In the time between Melo’s departure and the current playoff series, he returned to Denver a handful of times, each instance being greeted with a bundle of boos. The Blazer’s victory in Game 1 marked Melo’s first time beating his former team since his departure.

It’s clear a majority of Nuggets fans in the stands during those game nights still hold a vengeance towards Melo for how things ended, and those emotions have been amplified given the current nature of the season.

The boos have taken some people by surprise, which begs the question… does Melo deserve this type of treatment?

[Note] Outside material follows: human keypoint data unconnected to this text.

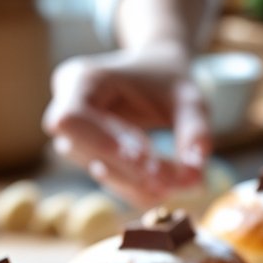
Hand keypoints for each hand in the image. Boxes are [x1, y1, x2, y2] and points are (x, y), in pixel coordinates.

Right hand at [43, 45, 209, 207]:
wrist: (160, 74)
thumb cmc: (170, 81)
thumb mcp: (188, 98)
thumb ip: (194, 131)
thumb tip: (194, 178)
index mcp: (82, 80)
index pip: (72, 119)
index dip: (102, 142)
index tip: (143, 157)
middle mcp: (67, 108)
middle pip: (80, 149)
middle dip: (124, 167)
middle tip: (169, 178)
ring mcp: (76, 136)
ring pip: (96, 169)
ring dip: (134, 181)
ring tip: (173, 181)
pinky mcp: (91, 157)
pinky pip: (111, 180)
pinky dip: (138, 188)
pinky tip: (165, 188)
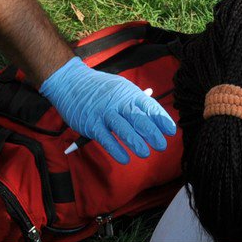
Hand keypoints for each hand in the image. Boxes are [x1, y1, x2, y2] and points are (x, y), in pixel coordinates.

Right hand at [38, 57, 174, 163]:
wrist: (70, 82)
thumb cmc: (99, 88)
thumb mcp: (120, 88)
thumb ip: (136, 101)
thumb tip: (154, 114)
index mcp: (128, 92)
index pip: (149, 106)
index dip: (161, 119)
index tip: (171, 131)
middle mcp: (118, 101)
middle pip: (139, 118)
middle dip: (152, 133)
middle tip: (161, 145)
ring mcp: (104, 113)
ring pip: (123, 129)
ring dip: (136, 142)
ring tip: (145, 153)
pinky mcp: (91, 123)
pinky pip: (106, 138)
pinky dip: (116, 149)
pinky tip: (125, 158)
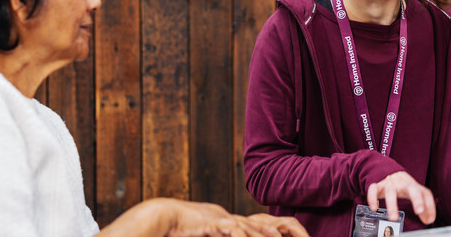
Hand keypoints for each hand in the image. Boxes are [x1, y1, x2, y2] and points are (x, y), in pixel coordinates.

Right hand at [167, 200, 308, 236]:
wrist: (161, 216)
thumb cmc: (180, 228)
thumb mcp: (205, 232)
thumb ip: (216, 233)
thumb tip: (222, 234)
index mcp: (226, 221)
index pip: (251, 226)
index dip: (267, 233)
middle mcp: (226, 217)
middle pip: (254, 225)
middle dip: (271, 233)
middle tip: (289, 236)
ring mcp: (219, 218)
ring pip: (246, 227)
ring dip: (262, 234)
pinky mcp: (211, 223)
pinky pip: (231, 230)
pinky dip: (243, 235)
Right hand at [367, 171, 435, 224]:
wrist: (384, 168)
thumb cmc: (401, 184)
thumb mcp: (413, 192)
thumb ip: (423, 205)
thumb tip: (428, 219)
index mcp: (413, 185)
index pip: (425, 193)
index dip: (429, 205)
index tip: (430, 218)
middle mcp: (402, 183)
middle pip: (411, 188)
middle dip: (417, 199)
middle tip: (419, 211)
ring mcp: (389, 183)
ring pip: (391, 192)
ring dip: (392, 205)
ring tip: (393, 218)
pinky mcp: (377, 185)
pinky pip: (373, 189)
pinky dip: (372, 198)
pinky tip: (374, 208)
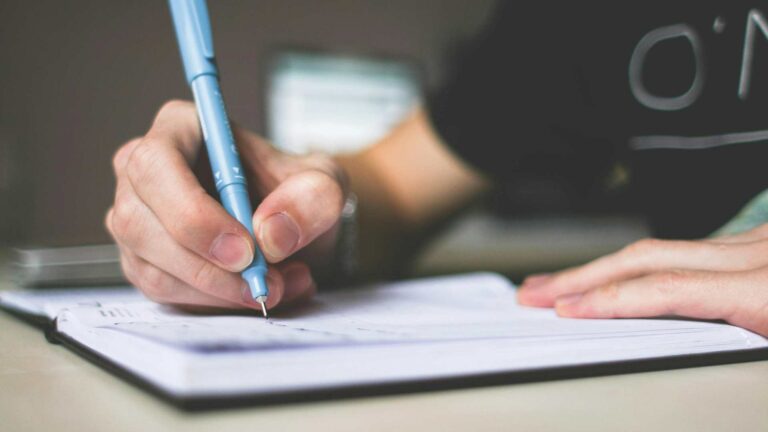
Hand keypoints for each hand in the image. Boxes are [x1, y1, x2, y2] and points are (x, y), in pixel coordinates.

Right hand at [106, 100, 347, 311]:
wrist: (293, 226)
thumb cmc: (297, 192)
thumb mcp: (325, 183)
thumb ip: (312, 198)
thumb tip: (271, 234)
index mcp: (180, 128)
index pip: (156, 165)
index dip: (193, 213)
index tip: (245, 249)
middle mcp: (143, 171)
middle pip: (139, 223)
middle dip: (207, 266)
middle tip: (263, 282)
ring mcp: (136, 219)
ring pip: (152, 268)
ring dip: (219, 291)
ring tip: (278, 286)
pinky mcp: (143, 261)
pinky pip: (164, 293)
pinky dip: (215, 303)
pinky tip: (256, 292)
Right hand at [517, 224, 767, 336]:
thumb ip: (743, 347)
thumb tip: (672, 345)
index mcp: (767, 290)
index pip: (667, 289)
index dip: (608, 299)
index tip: (563, 310)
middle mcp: (757, 255)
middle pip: (647, 257)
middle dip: (582, 275)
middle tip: (535, 291)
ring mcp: (756, 242)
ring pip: (660, 248)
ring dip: (604, 267)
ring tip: (562, 284)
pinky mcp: (758, 241)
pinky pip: (686, 248)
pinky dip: (642, 263)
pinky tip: (618, 274)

On the one hand, Melo did good by the Nuggets for letting the organization know he didn’t plan to sign a contract extension, which allowed Denver to recuperate assets in exchange for trading away their golden child, unlike LeBron James, who teased his hometown before ultimately departing to chase rings with his buddies down in South Beach.

The Nuggets made out well in the Melo deal, but it was still a gut punch knowing one of the most exciting players in the NBA at the time wanted to kick the Nuggets and the city of Denver to the curb.

Yes, Denver had great years with Melo. Yes, Melo is a top player in franchise history, but there is certainly a massive sense of “what if” that hangs over the situation. It’s not like Melo’s career took off in New York. When it’s all said and done, the best years of his career will have come in a Nuggets uniform.

Part of the reason Nuggets fans are so aggravated with Melo is the manner in which he departed. It was clear he never fell in love with the city, fans or anything about the Nugg Lyfe. It was clear he always had his sights set on bigger and better things outside of the Mile High City.

While Melo played exceptionally well for the Nuggets, it never felt like he gave himself to the city like Damian Lillard is in the midst of doing with Portland, which is really ironic when you think about it.

Damian Lillard is to Portland what Carmelo Anthony was to Denver. In a way, Melo is like Portland’s Allen Iverson on the back end of his career looking to help a dynamic franchise get over the hump.

Denver always seemed like the first act in Melo’s career, and with strong outside influence from La La and company, it was clear Denver was never going to be the place for Melo.

“Listen, I used to live in Denver with him.” La La said back in 2014. “If I can live in Denver, I can live anywhere.”

All in all, Melo’s departure was far from smooth, which brings us to the current situation.

It’s easy to understand why Nuggets fans are booing Melo. Oh, did we forget to mention he’s playing for the opposition in a PLAYOFF SERIES? What are the fans supposed to do? Clap and say thanks for the memories?

There’s bad blood between some Nuggets fans and Melo, and when you combine that with a playoff series against a team that is already considered a rival of Denver, it’s not shocking to see this reaction.

What is shocking is the court of public opinion trying to make Nuggets fans out as the bad guys for booing a player who turned his back on their team and city. Why don’t we get on Boston sports fans for laying into Kyrie Irving or Cavs fans for burning LeBron jerseys?

It’s because Melo is still considered a darling child in the eyes of the general basketball public. He’s an iconic figure from the early 2000s, and any slander thrown in his direction is not tolerated amongst the basketball masses, especially during the player empowerment era. Of course, it’s all about the player while the fans continue to get kicked to the curb as if the disrespect from the MVP race wasn’t enough already.

Denver is still considered a flyover city by the masses. Many think Melo made Denver relevant again. Well, Nikola Jokic has accomplished more than Melo in nearly half the time. And last I checked, Melo never won an MVP.

To each their own. If you want to boo, boo. If you want to clap and love the man, go ahead. But please, please, please don’t tell fans how to be fans. At the end of the day, Melo is a franchise icon, but remember, he won’t even be the best #15 in franchise history when it’s all said and done.